The user must also pay the cost of data usage to his or her traditional mobile internet provider. But, Alter says each call uses such a small amount of data (250 kilobytes per minute, or roughly 10c to 12c per minute, he estimates) that this charge should not prove to be inordinate.
It also has special packages available for corporates, Alter says.
Alter says the extent of the customers' saving could be as much as 80% to 90% on their mobile phone bill. But, this would depend on their calling pattern and how many on-net versus off-net calls they made.
PrimeTel has partnered with Exactmobile on PrimeTel-Cel, because Alter says while it has experience in selling to the corporate market, Exactmobile knows how to sell to vast numbers of consumers. The application can be downloaded from either company's website, or the Exactmobile Wap site.
Mobile operators in some countries have attempted to block mobile VoIP applications from running over their networks, because this cannibalises their own revenue streams. But, Alter says offering customers mobile internet and then dictating how they can use this, amounts to "a form of censorship". He hopes the local operators will have enough foresight to realise this would not be in their customers' best interests.
PrimeTel's cellular offering is not a unique product; consumers can also download applications like Fring to their mobile phones (for free), to effectively make Skype calls from their mobile.
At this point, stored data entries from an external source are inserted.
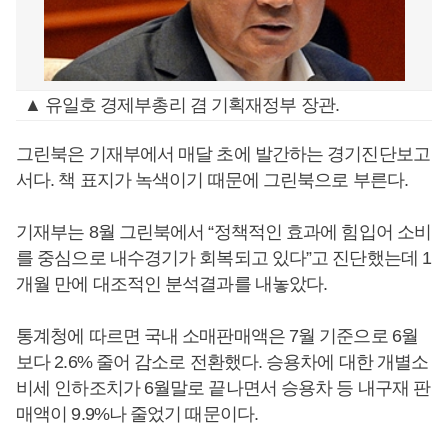
▲ 유일호 경제부총리 겸 기획재정부 장관.
그린북은 기재부에서 매달 초에 발간하는 경기진단보고
서다. 책 표지가 녹색이기 때문에 그린북으로 부른다.
기재부는 8월 그린북에서 “정책적인 효과에 힘입어 소비
를 중심으로 내수경기가 회복되고 있다”고 진단했는데 1
개월 만에 대조적인 분석결과를 내놓았다.
통계청에 따르면 국내 소매판매액은 7월 기준으로 6월
보다 2.6% 줄어 감소로 전환했다. 승용차에 대한 개별소
비세 인하조치가 6월말로 끝나면서 승용차 등 내구재 판
매액이 9.9%나 줄었기 때문이다.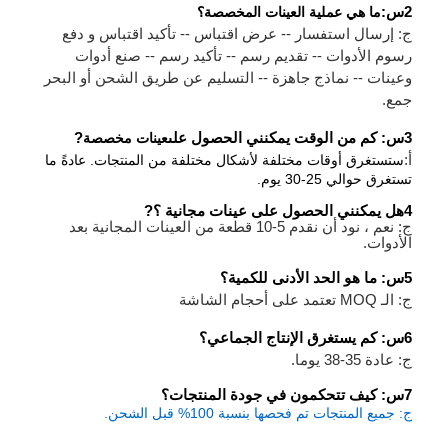
2س:
ما هي عملية العينات المخصصة؟
ج: إرسال استفسار -- عرض اقتباس -- تأكيد اقتباس و دفع
رسوم الأدوات -- تقديم رسم -- تأكيد رسم -- صنع أدوات
وعينات -- نماذج جاهزة -- التسليم عن طريق الشحن أو البحر
جمع.
3س: كم من الوقت يمكنني الحصول على
عينات مخصصة
?
أ:
ستستغرق أوقات مختلفة لأشكال مختلفة من المنتجات. عادةً ما
تستغرق حوالي 25-30 يوم.
4هل يمكنني الحصول على عينات مجانية ؟
?
ج: نعم ، نود أن نقدم 5-10 قطعة من العينات المجانية بعد
الأدوات.
5
س: ما هو الحد الأدنى للكمية؟
ج: الـ MOQ تعتمد على أحجام الشاشة
6
س: كم يستغرق الإنتاج الجماعي؟
ج: عادة 35-38 يوما.
7س: كيف تتحكمون في جودة المنتجات؟
ج: جميع المنتجات تم فحصها بنسبة 100% قبل الشحن.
But Alter says there are a number differentiators.
Quality
Quality is perhaps the most important. With Fring, calls travel over the general internet, whereas PrimeTel routes its calls over its network, and has spent much time and effort ensuring the quality is good.
In addition, given that most freely available mobile VoIP offerings are from international companies, calls would be routed internationally, resulting in much higher mobile data usage than PrimeTel's application uses.
PrimeTel-Cel can be used on all Windows mobile or Symbian phones - of which Alter estimates there are roughly 3.5m to 4m in the South African market - and is compatible with the normal phone book. The user would merely need to add the prefix "27" to a number to call a fellow PrimeTel user.
PrimeTel first launched its services in June and Alter says the response has been much greater than it had anticipated, although he declined to release subscriber numbers at this early stage.
He says the recent High Court ruling in favour of Altech Autopage, which enables traditional service providers to also roll out their own transmission and backbone infrastructure is good for the industry.
PrimeTel itself has no intention of self-providing, but says the ruling means it will have access to many more facilities providers, which should bring down the price that it pays, and that would in turn enable it to reduce the cost to its customers.
Alter has successfully launched and run similar companies in four, deregulating Latin American markets in the past 17 years, before deciding the time was ripe to do the same in South Africa. PrimeTel is funded by US venture capital (three individuals with previously high-profile careers in the sector).